■ TASK DIRECTIONS
Could you transcribe the essay about Auschwitz below word for word, from its title through its final sentence?

■ EXERCISE PASSAGE
•••

Lost and found in Auschwitz
Poland’s parliament chose to mark Holocaust Remembrance Day by making it illegal to claim that Poles were complicit in perpetrating the Holocaust. I chose to mark it by focusing on the wonder of what’s arisen from the ashes of Auschwitz.
I know exactly where and when I lost it. Thirty years ago, while leading a group of American teenagers to Poland on the way to Israel. To be precise, during the morning shacharit service the day after our visit to Auschwitz. I can even point to the exact line in the prayerbook I was reciting at the moment it happened: “Blessed art Thou, O Lord, our God, King of the Universe Who hears our prayers.” The words stuck in my throat. I’ve been struggling to dislodge them ever since.
“Who hears our prayers.” Really? Standing at ground zero of the most horrific atrocity ever perpetrated by God’s creatures, at the epicenter of human suffering, in a place where six million petitions went unanswered, delivered with the fervor of the unwavering faithful, pronounced by souls righteous and guiltless, uttered by those clinging to a last shred of hope… yes, there and then, at that instant, I lost my faith. Or, at the least, a dimension of it.
I lost my faith in a God that intervenes, directs, orchestrates and causes. I lost my faith in a God with a plan. And since then, I have been mouthing those words while silently struggling with their meaning. So why now, why the confession of agnosticism after three decades of theological sparring? Because I recently returned from another visit to Poland where I unexpectedly found something of infinite value in this place of inexpressible loss. Something I want to share with others who find themselves cloistered in this closet of doubt and uncertainty.

•••

■ DATA BELOW

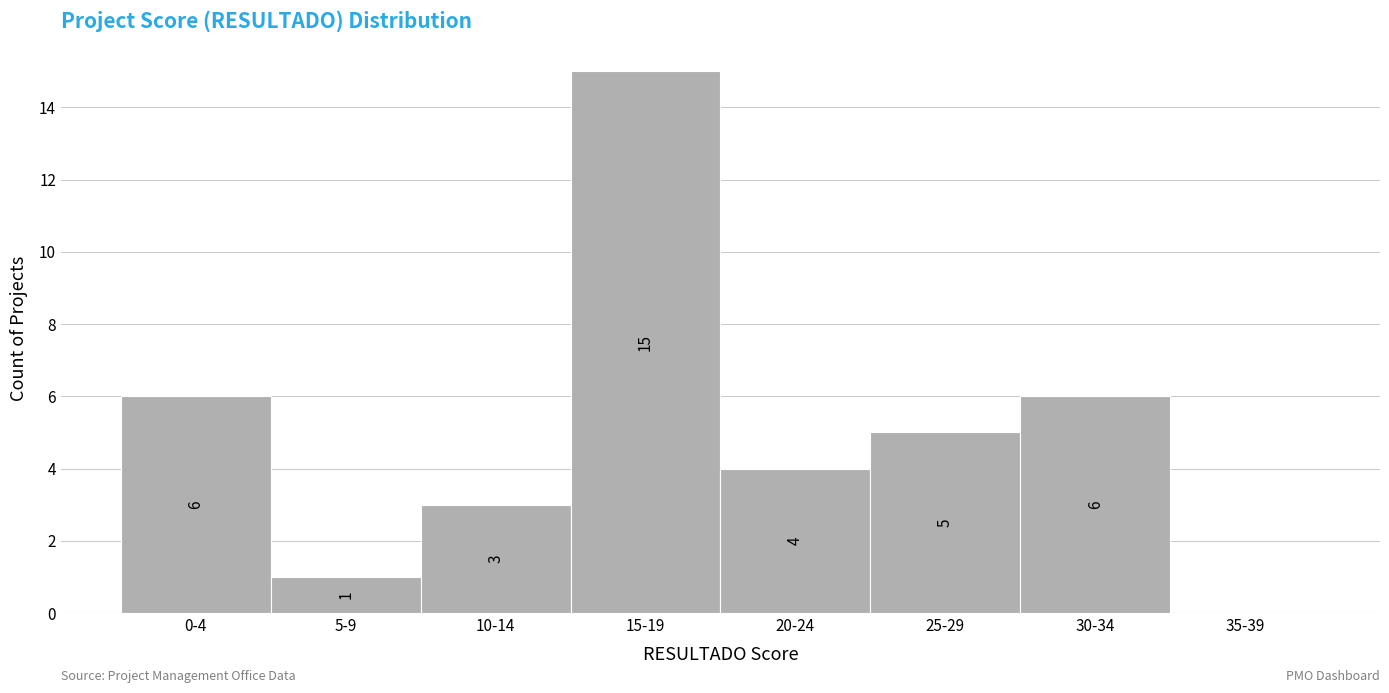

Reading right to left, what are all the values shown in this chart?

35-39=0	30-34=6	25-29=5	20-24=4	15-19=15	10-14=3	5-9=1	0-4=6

•••

■ RESULT
Lost and found in Auschwitz
Poland’s parliament chose to mark Holocaust Remembrance Day by making it illegal to claim that Poles were complicit in perpetrating the Holocaust. I chose to mark it by focusing on the wonder of what’s arisen from the ashes of Auschwitz.
I know exactly where and when I lost it. Thirty years ago, while leading a group of American teenagers to Poland on the way to Israel. To be precise, during the morning shacharit service the day after our visit to Auschwitz. I can even point to the exact line in the prayerbook I was reciting at the moment it happened: “Blessed art Thou, O Lord, our God, King of the Universe Who hears our prayers.” The words stuck in my throat. I’ve been struggling to dislodge them ever since.
“Who hears our prayers.” Really? Standing at ground zero of the most horrific atrocity ever perpetrated by God’s creatures, at the epicenter of human suffering, in a place where six million petitions went unanswered, delivered with the fervor of the unwavering faithful, pronounced by souls righteous and guiltless, uttered by those clinging to a last shred of hope… yes, there and then, at that instant, I lost my faith. Or, at the least, a dimension of it.
I lost my faith in a God that intervenes, directs, orchestrates and causes. I lost my faith in a God with a plan. And since then, I have been mouthing those words while silently struggling with their meaning. So why now, why the confession of agnosticism after three decades of theological sparring? Because I recently returned from another visit to Poland where I unexpectedly found something of infinite value in this place of inexpressible loss. Something I want to share with others who find themselves cloistered in this closet of doubt and uncertainty.